Uma situação semelhante ocorreu com o livro do ex-conselheiro governamental de Howard, Greg Barns, Selling the Australian Government: Politics and Propaganda from Whitlam to Howard (2005). Nele, Barns documenta como a coligação gastou dezenas de milhões de dólares do dinheiro dos contribuintes promovendo agendas específicas antes de cada eleição, enquanto os meios de comunicação social, em vez de desafiarem estas práticas, monitorizam constantemente as opiniões do público através de sondagens de opinião. Embora não devamos ignorar o facto de que a Austrália ainda tem uma forte rede de segurança social e um sistema de educação e saúde acessível, o governo em exercício na última década, tal como Hawke e Keating antes dele, fez muito para minar a situação do país. pilares sociais substituindo-o por uma agenda que favorece enormemente organizações como o Conselho Empresarial da Austrália – as verdadeiras elites, se alguém se deu ao trabalho de notar. Discutindo estas questões com Frank, ele também destacou uma mudança importante nos últimos dez anos em Leumeah, que reflecte uma tendência social mais ampla: o aumento da xenofobia dos australianos anglo-célticos que abraçaram o chauvinismo de John Howard. “Ah, sim, o número de pessoas que dirigem por aí com uma bandeira australiana ou um adesivo no carro que diz: “SE VOCÊ NÃO AMA, SAIA!” é incrível.” “insultá-lo se eles pensarem que você é árabe, o que já aconteceu comigo em inúmeras ocasiões. Há poucos dias fui insultado apesar de estar vestindo uma camiseta com a palavra México.”

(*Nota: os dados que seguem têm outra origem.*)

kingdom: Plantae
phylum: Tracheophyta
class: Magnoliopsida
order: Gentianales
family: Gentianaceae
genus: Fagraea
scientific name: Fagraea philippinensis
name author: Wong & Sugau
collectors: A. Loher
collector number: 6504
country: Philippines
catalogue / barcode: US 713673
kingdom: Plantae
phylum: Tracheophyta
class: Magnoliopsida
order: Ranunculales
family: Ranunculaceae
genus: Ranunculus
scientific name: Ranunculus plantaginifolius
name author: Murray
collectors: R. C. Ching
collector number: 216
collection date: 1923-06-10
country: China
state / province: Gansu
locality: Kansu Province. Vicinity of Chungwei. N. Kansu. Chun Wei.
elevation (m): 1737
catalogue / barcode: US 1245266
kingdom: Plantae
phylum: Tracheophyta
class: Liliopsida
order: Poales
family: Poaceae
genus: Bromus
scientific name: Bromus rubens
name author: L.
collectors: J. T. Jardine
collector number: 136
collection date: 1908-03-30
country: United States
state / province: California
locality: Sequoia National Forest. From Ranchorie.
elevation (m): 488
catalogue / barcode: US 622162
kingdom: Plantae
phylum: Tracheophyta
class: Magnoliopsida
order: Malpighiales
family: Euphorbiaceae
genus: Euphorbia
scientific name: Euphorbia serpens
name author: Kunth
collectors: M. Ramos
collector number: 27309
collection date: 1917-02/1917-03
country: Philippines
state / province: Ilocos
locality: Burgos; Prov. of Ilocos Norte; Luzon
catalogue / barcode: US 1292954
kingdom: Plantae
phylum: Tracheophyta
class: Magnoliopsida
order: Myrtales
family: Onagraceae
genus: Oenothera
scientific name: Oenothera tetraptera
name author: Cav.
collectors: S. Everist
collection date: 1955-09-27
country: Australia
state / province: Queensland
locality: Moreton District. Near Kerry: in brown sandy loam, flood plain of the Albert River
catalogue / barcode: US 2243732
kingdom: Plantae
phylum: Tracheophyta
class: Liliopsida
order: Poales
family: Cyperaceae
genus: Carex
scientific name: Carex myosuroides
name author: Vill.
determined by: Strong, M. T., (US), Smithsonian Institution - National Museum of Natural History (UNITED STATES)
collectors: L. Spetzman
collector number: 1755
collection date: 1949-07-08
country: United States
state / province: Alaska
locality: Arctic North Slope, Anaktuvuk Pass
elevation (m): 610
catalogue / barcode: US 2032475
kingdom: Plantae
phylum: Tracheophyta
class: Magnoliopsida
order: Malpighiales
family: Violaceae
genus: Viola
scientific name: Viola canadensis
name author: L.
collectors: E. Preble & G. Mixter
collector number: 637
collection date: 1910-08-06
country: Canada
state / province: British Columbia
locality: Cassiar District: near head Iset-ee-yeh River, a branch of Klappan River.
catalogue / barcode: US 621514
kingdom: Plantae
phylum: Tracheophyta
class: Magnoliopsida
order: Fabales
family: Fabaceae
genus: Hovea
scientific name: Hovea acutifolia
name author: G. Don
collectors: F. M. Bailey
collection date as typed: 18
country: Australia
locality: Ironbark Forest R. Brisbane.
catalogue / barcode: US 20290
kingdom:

Enquanto caminhávamos até a casa de Frank, vi um lembrete claro da conquista de dez anos do governo e da mídia: um jovem caucasiano dirigindo uma picape Toyota com uma bandeira australiana pendurada na janela lateral traseira. Ele olhou para nós com desgosto. Ele paga mais impostos do que nunca, tem menos acesso a um emprego bem remunerado e a boas condições de trabalho, está profundamente endividado e tem o seu país envolvido numa nefasta guerra externa, acreditando talvez que o Ocidente tenha de “defender os seus valores…vigorosamente”. € ou “rendição às hordas furiosas” (carta ao The Daily Telegraph 13/02/06). Ele provavelmente também vota no liberal e é considerado próspero.
*Rodrigo C. Acuña é graduado com honras combinadas em Política e Relações Internacionais e Estudos Espanhóis e Latino-Americanos pela Universidade de New South Wales, Sydney. Atualmente realiza pós-graduação em educação.
ZNetwork é financiado exclusivamente pela generosidade de seus leitores.